• _Consigna del ejercicio_
Continúa el texto sobre el arte como liberación del ser humano a partir de su última oración.

-------- Texto de estudio

Sí, nosotros, que nos habíamos preparado para movernos en un
mundo donde el hombre sería más libre, un mundo donde uno de
los principales valores sería el arte, el cual a su vez debía
ser el instrumento para la liberación del hombre, ya que no hablábamos
de una liberación obtenida con guerras, revoluciones y muerte, sino
de la liberación más absoluta que se pueda imaginar, esa que
nace en el interno de una persona, esa por la cual un ser humano se puede
expresar con cada medio a su disposición, sin ningún tipo de
represión, ni interna ni externa, y estábamos convencidos que
el arma más eficaz para ello era el arte, en todas sus formas, el arte
no ya como atributo de una "elite" de pocos escogidos que habían
recibido, como "don divino" el "talento", sino el arte
como manifestación humana elemental, nos encontramos en cambio inmersos
en un mundo que reserva aún un espacio para movimientos como el neo-nazismo,
y vemos jóvenes con la cabeza rapada que se adjudican el derecho de
"hacer justicia" golpeando y asesinando a otros jóvenes simplemente
porque pertenecen a una raza distinta, un mundo que no sólo no logra
erradicar la guerra, sino que pareciera estar sufriendo un recrudecimiento
de esta práctica abominable y deshumana. Un mundo en el cual la estupidez
alcanza niveles inimaginables a través de elementos que podrían
haber tenido un uso mucho más constructivo: los medios de comunicación;
se habla de sensibilidad y sentimientos y se hacen programas televisivos en
los cuales la señora que discutió con el marido dice delante
de la cámara: " Volvé, te perdono" o cosas por el
estilo, utilizando la imbecilidad humana para fabricar más imbecilidad
humana, es una industria maquiavélica pero extraordinariamente rediticia,
donde con costos prácticamente inexistentes se obtienen enormes ganancias
y un resultado tremendamente conveniente: la anestesia general de la sociedad.

----------------
-------- Material mostrado

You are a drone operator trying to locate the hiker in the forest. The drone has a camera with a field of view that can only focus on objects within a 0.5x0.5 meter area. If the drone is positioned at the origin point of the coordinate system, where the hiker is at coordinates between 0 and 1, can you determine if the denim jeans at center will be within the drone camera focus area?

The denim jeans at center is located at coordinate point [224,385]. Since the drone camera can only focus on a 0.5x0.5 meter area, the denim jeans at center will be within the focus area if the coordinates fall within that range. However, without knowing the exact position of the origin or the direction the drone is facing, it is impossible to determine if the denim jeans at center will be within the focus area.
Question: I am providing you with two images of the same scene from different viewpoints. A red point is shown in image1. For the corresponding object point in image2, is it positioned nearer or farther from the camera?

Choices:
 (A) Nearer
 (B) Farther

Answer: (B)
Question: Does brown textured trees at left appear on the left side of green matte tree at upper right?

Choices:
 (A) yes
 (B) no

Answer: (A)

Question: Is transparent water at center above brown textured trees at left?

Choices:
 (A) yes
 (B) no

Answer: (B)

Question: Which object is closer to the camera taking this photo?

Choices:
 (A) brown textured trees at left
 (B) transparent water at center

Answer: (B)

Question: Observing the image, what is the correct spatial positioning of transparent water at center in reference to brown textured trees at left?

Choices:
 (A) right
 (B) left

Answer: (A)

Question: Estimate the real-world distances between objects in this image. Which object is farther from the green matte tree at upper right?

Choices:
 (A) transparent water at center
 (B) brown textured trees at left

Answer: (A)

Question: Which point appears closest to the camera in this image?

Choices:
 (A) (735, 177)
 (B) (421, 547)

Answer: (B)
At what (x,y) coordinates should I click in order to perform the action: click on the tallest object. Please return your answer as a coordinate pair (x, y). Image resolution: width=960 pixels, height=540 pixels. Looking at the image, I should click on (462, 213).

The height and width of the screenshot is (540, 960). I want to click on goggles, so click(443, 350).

----------------
-------- Material mostrado

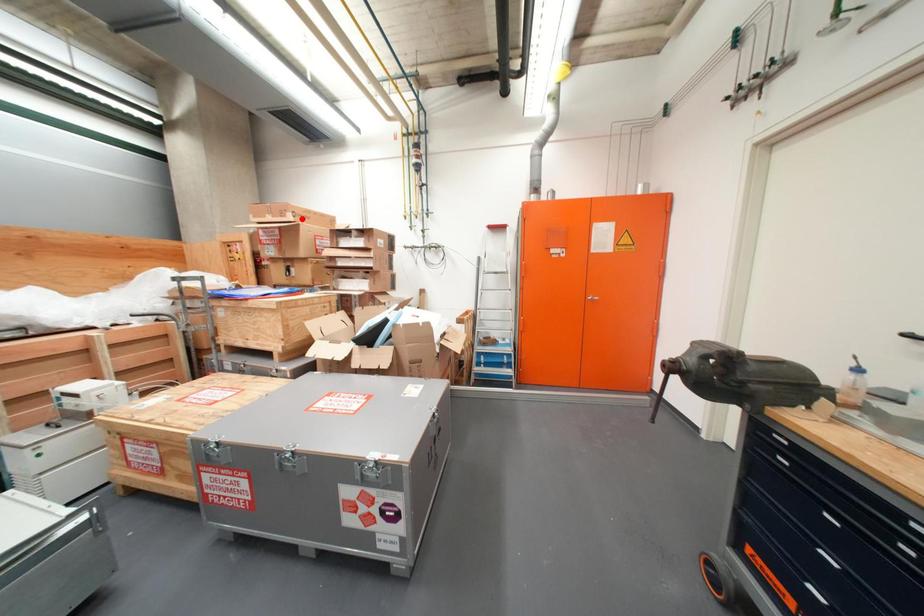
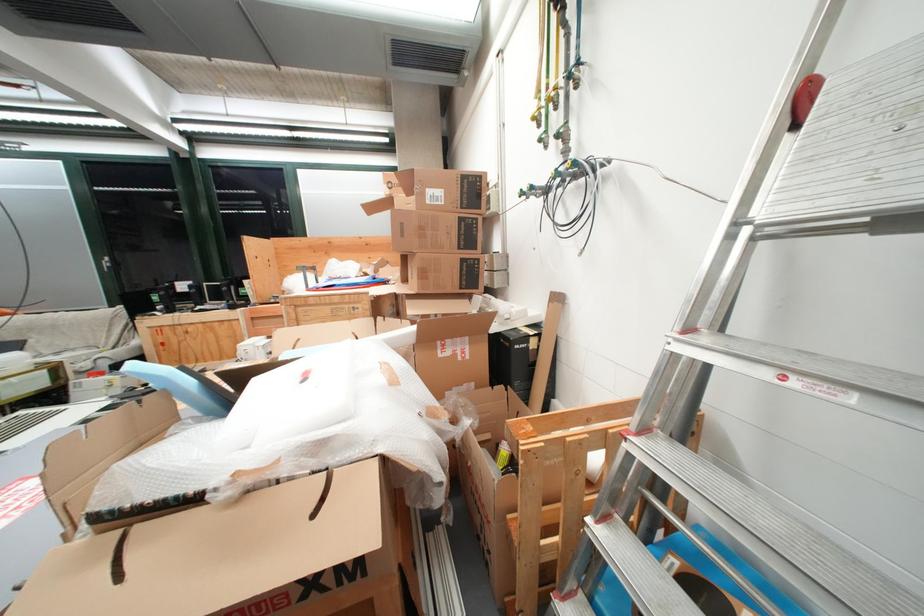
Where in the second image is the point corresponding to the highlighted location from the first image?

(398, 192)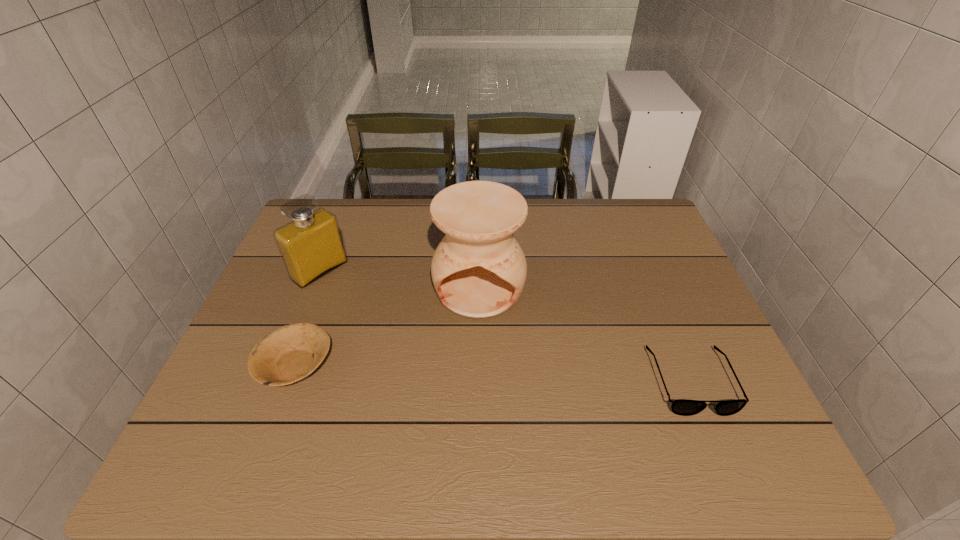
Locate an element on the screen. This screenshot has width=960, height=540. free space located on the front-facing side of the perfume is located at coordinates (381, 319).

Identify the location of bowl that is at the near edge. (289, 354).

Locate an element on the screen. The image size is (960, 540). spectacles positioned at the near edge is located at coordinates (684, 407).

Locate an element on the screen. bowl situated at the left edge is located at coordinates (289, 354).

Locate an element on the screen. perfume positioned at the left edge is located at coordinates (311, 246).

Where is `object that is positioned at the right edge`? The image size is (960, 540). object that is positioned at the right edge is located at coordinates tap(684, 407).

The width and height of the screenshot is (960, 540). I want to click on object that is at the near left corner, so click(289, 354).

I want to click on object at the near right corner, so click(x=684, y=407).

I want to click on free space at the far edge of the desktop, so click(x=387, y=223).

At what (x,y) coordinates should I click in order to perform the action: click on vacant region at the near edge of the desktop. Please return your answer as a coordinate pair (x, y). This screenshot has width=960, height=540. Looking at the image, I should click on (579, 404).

----------------
-------- Material mostrado

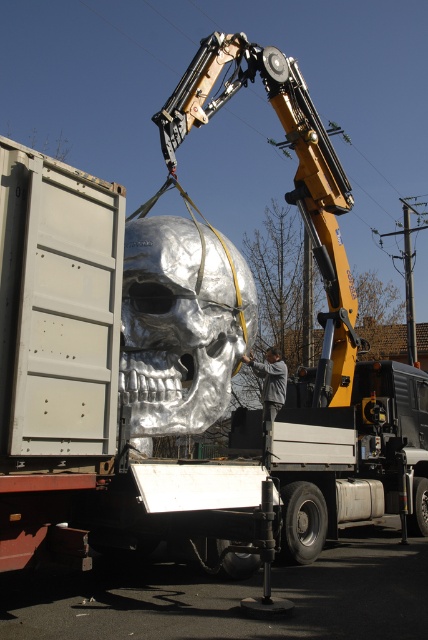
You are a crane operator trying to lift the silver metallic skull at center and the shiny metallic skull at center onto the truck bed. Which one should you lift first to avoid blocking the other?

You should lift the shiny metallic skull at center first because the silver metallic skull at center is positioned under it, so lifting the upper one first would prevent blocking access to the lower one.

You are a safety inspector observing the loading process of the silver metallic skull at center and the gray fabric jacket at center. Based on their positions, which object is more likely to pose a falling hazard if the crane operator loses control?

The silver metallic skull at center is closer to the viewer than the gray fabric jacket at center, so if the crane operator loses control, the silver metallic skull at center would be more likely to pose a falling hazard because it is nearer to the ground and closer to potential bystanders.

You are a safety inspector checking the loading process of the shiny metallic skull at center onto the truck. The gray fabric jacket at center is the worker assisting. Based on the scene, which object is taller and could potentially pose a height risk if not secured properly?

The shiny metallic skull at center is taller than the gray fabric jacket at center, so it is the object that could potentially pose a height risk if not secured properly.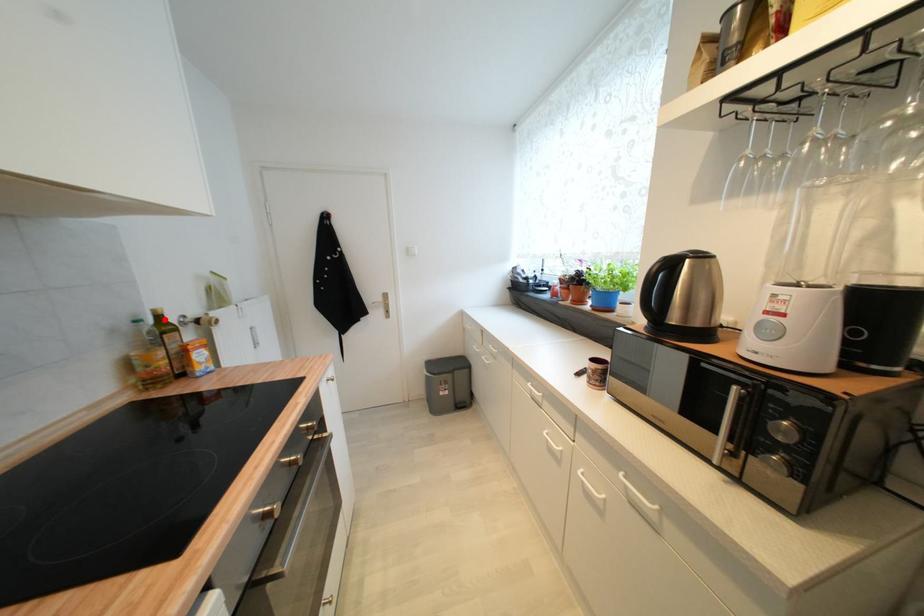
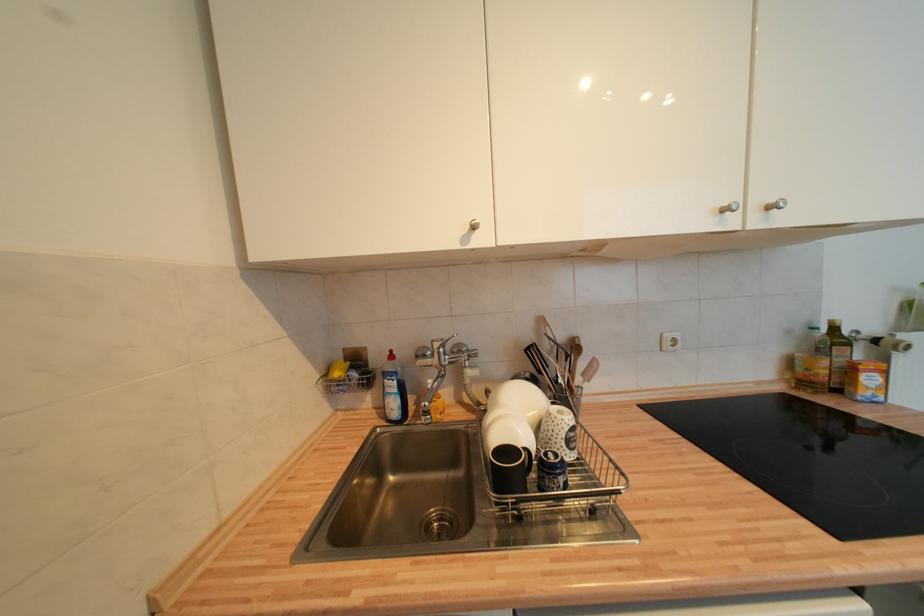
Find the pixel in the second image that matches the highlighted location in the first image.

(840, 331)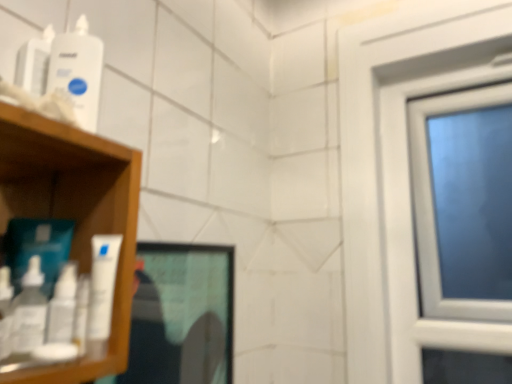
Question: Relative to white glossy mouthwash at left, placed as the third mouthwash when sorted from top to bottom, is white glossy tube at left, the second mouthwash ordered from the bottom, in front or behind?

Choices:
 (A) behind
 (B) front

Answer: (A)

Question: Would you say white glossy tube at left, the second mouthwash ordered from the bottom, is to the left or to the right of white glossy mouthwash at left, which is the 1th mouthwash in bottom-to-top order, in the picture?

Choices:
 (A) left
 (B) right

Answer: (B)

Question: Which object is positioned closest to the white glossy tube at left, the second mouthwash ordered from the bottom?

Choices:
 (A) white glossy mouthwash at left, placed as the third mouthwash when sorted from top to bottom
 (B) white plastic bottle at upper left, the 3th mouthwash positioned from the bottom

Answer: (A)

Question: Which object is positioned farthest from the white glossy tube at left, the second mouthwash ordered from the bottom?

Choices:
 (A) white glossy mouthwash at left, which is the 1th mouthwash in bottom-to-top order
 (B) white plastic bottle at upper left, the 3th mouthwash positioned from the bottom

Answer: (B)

----------------

• _Respuesta_
A todo esto yo lo llamo subversión, porque es justamente una inversión
de los valores que son esenciales al ser humano; la política, por ejemplo,
una de las actividades primarias del hombre porque se relaciona con su necesidad
de organizarse, de darse normas para lograr un funcionamiento lo más
perfecto posible de sus sociedades en beneficio de todos y cada uno de sus
componentes. En nuestro presente, en cambio, este objetivo se perdió,
y quienes se dedican a la política se ocupan de perfeccionar no la
sociedad, sino la política misma, es una política finalizada
a sí misma, olvidando por completo las reales necesidades de la sociedad
para discutir sobre metodologías y sistemas más adaptos
para hacer política; es alucinante, y es aún más alucinante
si pensamos que aquellos que deberían ser los destinatarios del trabajo
de los políticos, o sea cada uno de nosotros, en lugar de reaccionar
contra este incumplimiento de su deber al menos no dejándonos involucrar
en sus "divorcios", "enamoramientos", alianzas y des-alianzas,
participamos, discutimos entre nosotros, defendemos hoy a éste y mañana
a aquél, y seguimos permitiendo que nos anestesien para no sentir el
dolor de todas las carencias humanas, esencialmente humanas, que nos sumergen.
No me parece una mala idea la de ese actor que al final de su espectáculo
se preguntó por qué alguna vez no dan la oportunidad de gobernar
a los artistas. Creo que al menos, como experiencia, sería mucho más
divertida.
¿Cómo no sentirnos traicionados por este presente? ¿Cómo
no sentir la necesidad, en un mundo al cual pareceríamos no pertenecer,
de encontrar, al menos una vez cada tanto, un interlocutor con el cual poder
comunicar sin necesidad de establecer previamente todo un código de
lenguaje?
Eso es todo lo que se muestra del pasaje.